MADISON MILLS: Simona, this is so fun to get to talk to someone who has a different view when we have the UBS saying we could even have a hike this year. So I very much appreciate you coming on and having this different view. I'm curious about something you just said about the election and how that could impact timing. Can you extrapolate that out for me and what your thinking is on that?

SIMONA MOCUTA: So it's never-- in an ideal situation, I think the Fed and any central bank would try to create a little bit of space around big political events just so that no wrong conclusions are being drawn or equal signs being put between an action that they may take based on macro data and the interpretation of that action in the context of the political event, right? So I think that's partly actually why the market has faded so many of the cuts because they probably-- there is an assumption there that the Fed cannot cut in September or cannot cut right after the election. I think the Fed can and if the data compels them to do will do so even if they don't make aggressive moves or significant moves until the fall.

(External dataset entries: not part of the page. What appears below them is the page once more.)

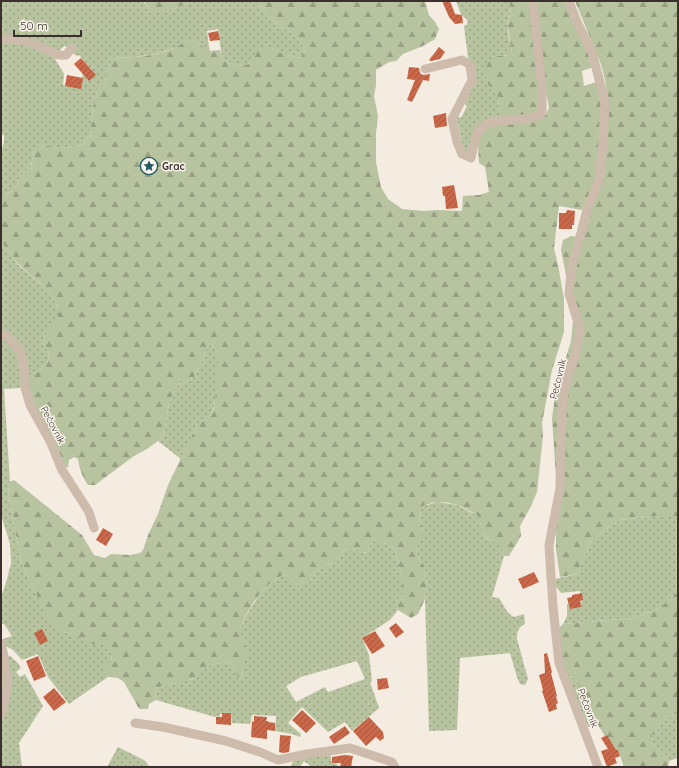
<svg xmlns="http://www.w3.org/2000/svg" width="679" height="768" font-family="Quicksand,sans-serif">
<defs>
<pattern id="grass-dots" width="8" height="8" patternUnits="userSpaceOnUse"><rect width="8" height="8" fill="#b8c4a0"/><path d="M2 2h.1M6 6h.1" fill="none" stroke="#97a083" stroke-width="1.8" stroke-linecap="round"/></pattern>
<pattern id="forest-firs" width="22" height="20" patternUnits="userSpaceOnUse"><rect width="22" height="20" fill="#b8c4a0"/><path d="M5 1l3.5 6h-7zM16 11l3.5 6h-7z" fill="#97a083"/></pattern>
<pattern id="building-hatch" width="6" height="6" patternUnits="userSpaceOnUse"><rect width="6" height="6" fill="#c8694b"/><path d="M-1 1l2-2M0 6l6-6M5 7l2-2" fill="none" stroke="#a4573f"/></pattern>
</defs>
<rect width="100%" height="100%" fill="#f4ebe1"/>
<!-- grass -->
<path fill="url(#grass-dots)" fill-rule="evenodd" d="M1,1H143L150,9L164,11L171,10L192,1H258L265,13L277,24L292,33L301,42L305,52L300,58L284,54L269,47L256,53L249,64L238,66L222,59L218,29L207,31L209,47L200,46L193,40H188L177,47L160,53L135,57L113,58L107,72L105,82L98,90L94,99L90,135L84,144L73,147L60,148L43,145L34,151L32,162L28,169L20,176L17,185L13,191L1,196V152L4,142V135L1,134V42L24,43L54,57L64,74L63,85L80,87L83,74L88,80L95,74L79,55L77,56L68,50L69,48L64,46L57,53L2,36C3,24 1,13 1,1Z
M456,1H508L510,2C512,10 509,16 508,24C507,33 510,43 512,52L509,55L498,56L489,86L498,97L499,109L503,117L468,154L463,148L456,115L461,118L467,106L462,102L474,69L468,58L464,26L467,25V19C460,16 459,8 456,1Z
M1,242L10,252L17,264L42,285L53,297L58,308L59,318L43,338L44,344L49,353L47,364L39,371L24,378V358L1,330Z
M1,334L15,346L21,367V388L4,389L10,482L8,492L21,562L24,568L31,585L62,631L102,643L111,653L112,661L105,672L108,677L69,704L48,677L38,654L22,660L13,650L4,645L3,639L12,636L4,624H1V598L7,579L11,563L10,544L1,515Z
M212,344C215,349 217,353 218,359C220,370 215,405 212,415L206,417L197,425L181,459L158,441L164,435L168,409L174,389L181,383L187,382L194,377L198,368L204,359L205,351L208,346Z
M438,502L457,505L478,516L484,536L488,539L496,542L501,547L504,556L492,597L499,598C504,605 506,613 514,617L524,614L525,624C518,627 517,631 517,639L528,679L525,685L520,684L517,677L510,653L460,658L457,730L429,731L425,599L427,587L424,565L419,560L416,552L422,531L421,526L420,507Z
M659,516H678V592L658,609L632,618L563,624L567,616V604L582,602L580,591L561,593L551,580L577,574L592,540L619,520Z
M376,540L387,544L396,551L402,580V595L396,602L398,610L390,620L362,638L369,655L372,681L370,682L379,708L352,731L345,722L328,732L302,707L288,723L301,734L300,737L292,734L275,731L276,716L252,715L250,724L232,723L231,713L220,714V716L215,717L156,700L155,688L196,678L201,668L226,661L233,665L238,677L242,680L243,677L242,667L248,651C234,632 243,619 255,602C258,597 261,591 266,587C271,582 278,578 284,574L292,580L295,585L311,580L315,571L337,561L345,550L357,549L364,553L369,551L370,544ZM357,661L365,679L328,692L325,687L296,702L286,686L301,677Z
M10,656L18,663L21,668L16,672L20,677L25,674L43,706L19,743L22,767H1V720L4,713L7,657Z
M567,676L575,678L577,682C584,694 595,711 596,724L588,727Z
M678,712V758L669,761L665,755L654,747L652,736L662,723Z
M118,747L144,760L150,767H107Z
M330,753L332,763L337,764V767H312L304,761L300,767H290L294,760Z"/>
<!-- forest -->
<path fill="url(#forest-firs)" d="M144,1H192L171,10L157,13L150,9Z
M258,1H425L429,15L435,22L439,29L435,39L423,46L403,54L396,61L389,62L376,70V85L374,96L378,116L376,133V163L381,187L388,199L402,209L424,211L437,210L462,211L463,196L479,195L489,192L485,167L479,163L478,147V136L486,127L545,116L549,108L539,56L536,1H566L594,67L582,71L584,86L599,81L601,104L597,178L582,210L559,206L554,248L558,265L564,299V332L552,370L542,423L543,436L537,492L529,510L520,526L521,536L509,556H504C499,540 495,544 484,536L478,516C466,508 454,502 439,502C433,502 426,505 420,507L421,526L422,531L423,538L419,543L416,552L419,560L424,565L427,587L425,599L418,614L411,618L398,610L396,602L402,595V580L396,551L387,544L376,540L370,544L369,551L363,553L357,549L345,550L337,561L315,571L311,580L306,585L302,587L295,585L292,580L284,574C278,578 271,582 266,587C261,591 258,597 254,602C243,619 234,632 249,651L242,667L243,677L242,680L238,677L233,665L226,661L202,668L196,678L155,688L156,700L149,704L148,709H139L136,703L130,693L124,682L118,678L108,677L105,672V666L112,660L111,653L102,644L95,645L69,633L62,631L50,623L36,593L31,585L24,568L21,562L8,492L10,482L14,480L82,535L94,555L105,558L111,554L130,555L140,553L143,550L148,535L158,514L168,485L197,425L206,417L212,415L214,409L217,377L218,360L215,349L212,344L208,346L205,351L204,359L198,368L194,377L187,382L180,383L174,389L168,409L164,435L158,441L147,449L134,456L95,485H88C82,476 79,468 78,459L74,457L69,460L68,467L63,469L28,398L24,378L39,371L47,364L49,353L44,344L43,338L58,318V308L53,297L42,285L17,263L10,252L1,242V196L13,191L17,185L20,176L28,169L32,163L34,151L38,147L43,145L60,148L73,147L84,144L90,135L94,99L98,90L105,82L107,72L113,58C134,57 158,57 178,46C181,44 185,42 188,40H193L200,46L209,47L210,51L220,50L222,59L238,66L249,64L256,53L259,47H269L284,54L300,58L305,52L301,42L292,33L277,24L265,13Z
M508,1H531L542,106L532,116L503,117L499,109L498,97L489,86L484,73L488,63L492,58L498,56L509,55L512,52C510,43 509,35 508,26C508,18 514,8 508,1Z
M575,1H678V516H659L619,520L592,540L577,574L560,577L556,550V533L558,507L552,418L556,390L571,341L573,321L571,299L561,250L563,240L571,236L580,237L593,204L608,103L605,80L601,64Z
M678,592V712L662,723L652,736L654,747L665,755L669,761L668,767H624L618,750H613L597,723L591,709L577,682L575,678L567,676L560,655L558,629L563,624L632,618L658,609Z"/>
<!-- building -->
<path fill="url(#building-hatch)" d="M442,1H450L455,14L462,15L463,23L455,24L449,17Z
M218,31L220,40L210,41L208,33Z
M439,47L445,52L440,59L431,61L429,60Z
M81,58L96,75L89,81L74,64Z
M409,67L419,68L420,73L423,75L430,74L429,81L423,80L412,102L407,100L415,80L407,79Z
M67,75L83,78L81,89L65,86Z
M446,113L447,126L435,128L433,116Z
M454,185L458,208L446,209L445,196H443L442,187Z
M567,210L575,211L574,225H572V229H559V213H566Z
M103,528L113,534L106,546L96,540Z
M534,572L539,582L523,589L518,579Z
M582,593L583,600L580,601L581,607L570,609L567,598L572,597V595Z
M396,623L404,632L396,638L389,628Z
M42,629L48,641L40,645L34,633Z
M375,631L385,646L372,654L362,638Z
M547,653L552,672L551,673L557,696L556,697L558,703L556,704L557,709L549,712L542,691L543,690L539,675L545,673L544,654Z
M38,656L46,676L34,681L26,661Z
M387,678L389,688L378,690L377,679Z
M54,688L66,702L54,711L43,697Z
M302,710L316,723L306,733L292,720Z
M222,713H231V725L216,724V717H222Z
M254,716L267,717L266,721H268V722L275,723V731L267,730V739L251,737L252,721L254,722Z
M369,717L383,732L384,738L380,741L376,737L366,746L353,731Z
M345,726L350,733L334,744L329,737Z
M280,735L291,736L289,752L283,753L279,752Z
M607,735L616,750H618L620,756L615,758L617,763L607,767L601,751L608,749L601,738Z
M345,755L353,756L351,767H340L341,763H332V757Z"/>
<g fill="none" stroke-linecap="round" stroke-linejoin="round">
<!-- minor -->
<path stroke="#cdbbac" stroke-width="9" d="M569,1L577,22L592,52L605,102L603,144L599,180L587,210L571,271L569,294L580,329L576,353L564,390L562,410L560,488L549,545L553,607L559,663L598,767
M1,39C15,38 26,41 39,46C48,49 56,57 66,55L72,48
M425,69L462,60L470,65L472,80L452,119L457,142L462,154L471,158L474,143L478,131L487,123L499,121L532,118L542,113V88L533,1
M1,333L7,336L21,352L25,376V388L30,405L50,441L62,470L89,512L94,528
M1,643C7,667 10,691 1,715
M135,723L163,727L226,741L260,752L278,760L307,754L350,748L392,762L395,767"/>
</g>
<!-- icons -->
<defs>
<symbol id="sight-ring" viewBox="-11 -11 22 22"><circle r="9.5" fill="#fbf5ee" stroke="#1f5a5e" stroke-width="1.5"/><path d="M0-6L1.8-2.2L6-1.7L2.9 1.2L3.7 5.4L0 3.3L-3.7 5.4L-2.9 1.2L-6-1.7L-1.8-2.2Z" fill="#1f5a5e"/></symbol>
</defs>
<g fill-rule="evenodd">
<use href="#sight-ring" x="139" y="156" width="20" height="20"/>
</g>
<g text-anchor="middle" dominant-baseline="central" stroke-width="3" stroke-linejoin="round" paint-order="stroke">
<!-- poi labels -->
<g font-size="10" font-weight="bold" fill="#3b302b" stroke="#fbf5ee" text-anchor="start">
<text x="162" y="166">Grac</text>
</g>
<!-- street labels -->
<g font-size="10" fill="#3b302b" stroke="#fbf5ee">
<text transform="translate(558 379) rotate(-76)">Pečovnik</text>
<text transform="translate(53 425) rotate(62)">Pečovnik</text>
<text transform="translate(588 708) rotate(69)">Pečovnik</text>
</g>
</g>
<!-- border -->
<rect width="679" height="768" fill="none" stroke="#3b302b" stroke-width="4"/>
<!-- scale -->
<path d="M14 30v6h67v-6" fill="none" stroke="#3b302b" stroke-width="2"/>
<text x="20" y="30" font-size="12" fill="#3b302b" stroke="#fbf5ee" stroke-width="3" paint-order="stroke">50 m</text>
</svg>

But it's something that in ideal situation, you probably want to avoid.

SEANA SMITH: Simona what would the fallout be if the Fed does not cut by July? We talked about the fact that you sent over in your notes and you mentioned briefly there just that could be a potential risk, a potential mistake. Why and what does that fallout look like?

SIMONA MOCUTA: I think it just-- I think it inflicts unnecessary pain. I think you-- I've heard you talk in an earlier segment about the consumer dynamics. I think it would be a mistake to equate the resilience of the economy so far with the idea that borrowing costs are not high. They are high and for an increasing number of consumers, especially those that do need credit, it's getting harder and harder and quite expensive to access it.

So why do that if you don't need to? At the end of the day, we heard from the Fed earlier that this inflation is reason enough for rate cuts. And you don't need to be at your target in order to begin the cutting cycle because we know it's a long process for these rate cuts to work through the economy.

So the idea of the long legs, the idea of controlling the narrative, I think it's a mistake for the Fed to tie its hands so tightly to any monthly data point, right, and become tied by a 0.358 or a 0.359. That is how the market may operate and even that is not always wise. But that's not how monetary policy should operate. And I think the focus should be much more on the longer term trend which remains one of disinflation.